Throughout the Gospels, there are times when Jesus goes out of the towns and villages to get away and pray. He doesn’t stay there forever, but comes back refreshed and ready to resume his work. There is the temporal element of Sabbath in this, but also a spatial element. Getting away, going into the wilderness, is a spiritual necessity. Having wilderness of some sort, places where we can get away from lights and the noise of machinery, places where our feet can touch the ground instead of concrete, where we see things in natural light, and where we can hear the sounds of birds and insects, of the wind and water is not a luxury. We know now that such places are necessary to the health of our planet, and especially important to the health of our atmosphere. Today’s lesson reminds us that wilderness is also necessary to our spiritual health, to our being whole human beings who desire to be in relationship with God.

Our parish’s Christmas Eve children’s pageant will be based this year on the Godly Play curriculum. During each of the Sundays of Advent, the children are presenting one of the four pieces of the pageant. This morning’s Godly Play story was about the Holy Family. Joseph talked about feeling the weight of his responsibilities, and Mary said she thought the baby would be born soon and admitted to feeling worried. Then the angel appeared, a very confident angel whose words brooked no dissent: “Don’t be afraid, but be joyful!”

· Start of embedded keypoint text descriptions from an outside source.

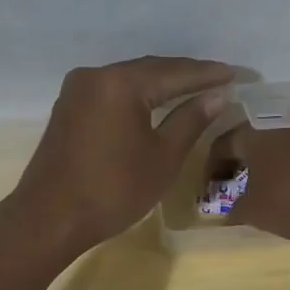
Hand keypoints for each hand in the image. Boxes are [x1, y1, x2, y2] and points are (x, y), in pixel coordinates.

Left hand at [8, 55, 235, 254]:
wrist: (49, 219)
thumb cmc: (113, 191)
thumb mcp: (162, 157)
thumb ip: (191, 120)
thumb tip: (218, 95)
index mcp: (121, 83)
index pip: (176, 72)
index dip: (210, 75)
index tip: (240, 74)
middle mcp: (96, 75)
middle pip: (151, 69)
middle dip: (187, 75)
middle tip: (222, 80)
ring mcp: (77, 90)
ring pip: (130, 79)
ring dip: (163, 84)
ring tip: (197, 90)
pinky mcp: (69, 107)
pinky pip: (113, 92)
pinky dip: (139, 95)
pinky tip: (158, 103)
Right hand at [207, 111, 289, 240]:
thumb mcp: (253, 211)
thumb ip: (235, 209)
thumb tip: (229, 211)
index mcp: (252, 132)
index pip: (221, 144)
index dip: (211, 167)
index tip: (209, 188)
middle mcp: (278, 120)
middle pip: (249, 137)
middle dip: (237, 160)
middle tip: (232, 182)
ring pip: (275, 139)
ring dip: (264, 159)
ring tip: (261, 182)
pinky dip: (286, 161)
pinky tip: (289, 181)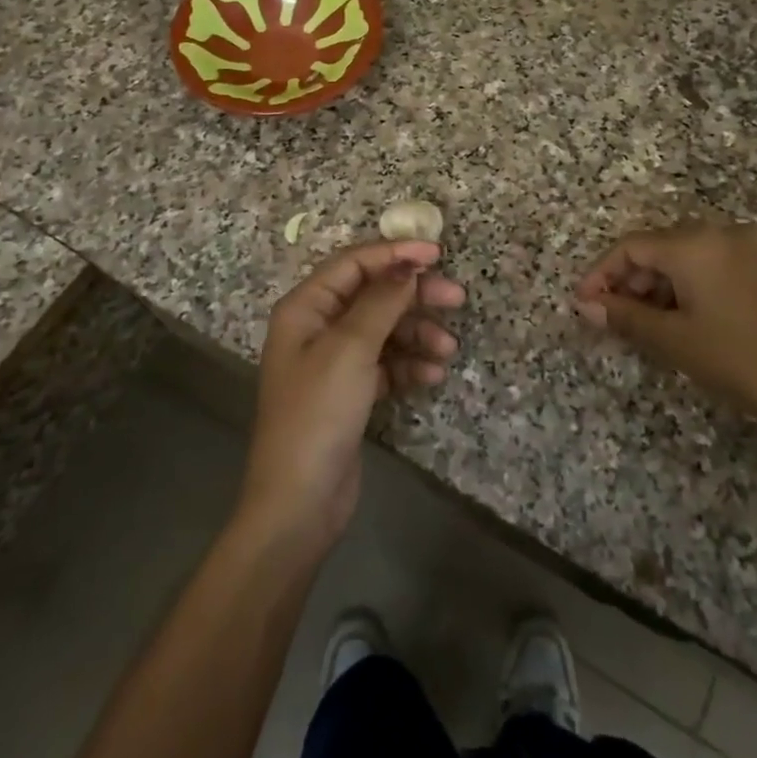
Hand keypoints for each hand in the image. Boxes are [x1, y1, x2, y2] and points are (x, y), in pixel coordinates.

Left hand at [237, 239, 463, 553]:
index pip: (353, 264)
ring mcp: (333, 362)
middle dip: (413, 295)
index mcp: (305, 307)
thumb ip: (381, 301)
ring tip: (447, 349)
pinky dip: (409, 365)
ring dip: (417, 334)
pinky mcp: (350, 392)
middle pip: (372, 295)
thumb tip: (408, 265)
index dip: (395, 253)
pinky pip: (385, 363)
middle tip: (457, 298)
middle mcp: (317, 327)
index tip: (437, 254)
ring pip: (384, 330)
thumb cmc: (318, 414)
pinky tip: (432, 377)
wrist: (299, 503)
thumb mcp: (350, 350)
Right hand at [576, 221, 756, 433]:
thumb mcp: (672, 339)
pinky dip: (688, 282)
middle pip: (658, 246)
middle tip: (613, 315)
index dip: (601, 273)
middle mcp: (720, 232)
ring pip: (685, 254)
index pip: (631, 247)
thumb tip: (585, 304)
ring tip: (645, 320)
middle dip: (630, 279)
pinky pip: (711, 261)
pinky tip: (682, 314)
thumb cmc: (736, 359)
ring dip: (658, 282)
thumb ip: (624, 315)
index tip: (584, 302)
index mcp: (694, 243)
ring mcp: (747, 246)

This is also the message the angels will bring to the shepherds, and that an angel will give to the women who go to the tomb after the crucifixion. It’s a message that can keep us from despair as we work to heal the damage we humans have done to our planet: Don’t do this work out of fear, but out of joy in God’s wonderful creation. When we stay focused on the wonder and beauty of creation, we have both motivation for doing the work and nourishment for our souls.

A story today from Associate Press writer Arthur Max shines a light of hope into the gloom that seemed to surround the Copenhagen climate talks as expectations were lowered and the U.S. Senate failed to get a climate bill passed before the talks. The story, " UN says climate finale may have happy ending” notes several recent developments that indicate that the nations will be able to reach agreements that will allow us to keep global warming under control. One of the very hopeful signs is that President Obama is now planning to attend the conference at its end, when other heads of state will be present to help decide on any agreements, instead of at the conference’s beginning. This indicates that there is some sense that there may indeed be something substantive for heads of state to consider as the conference is ending.

It seems especially fitting to find signs of hope during this season of Advent, as we prepare to welcome the Christ and “let heaven and nature sing”!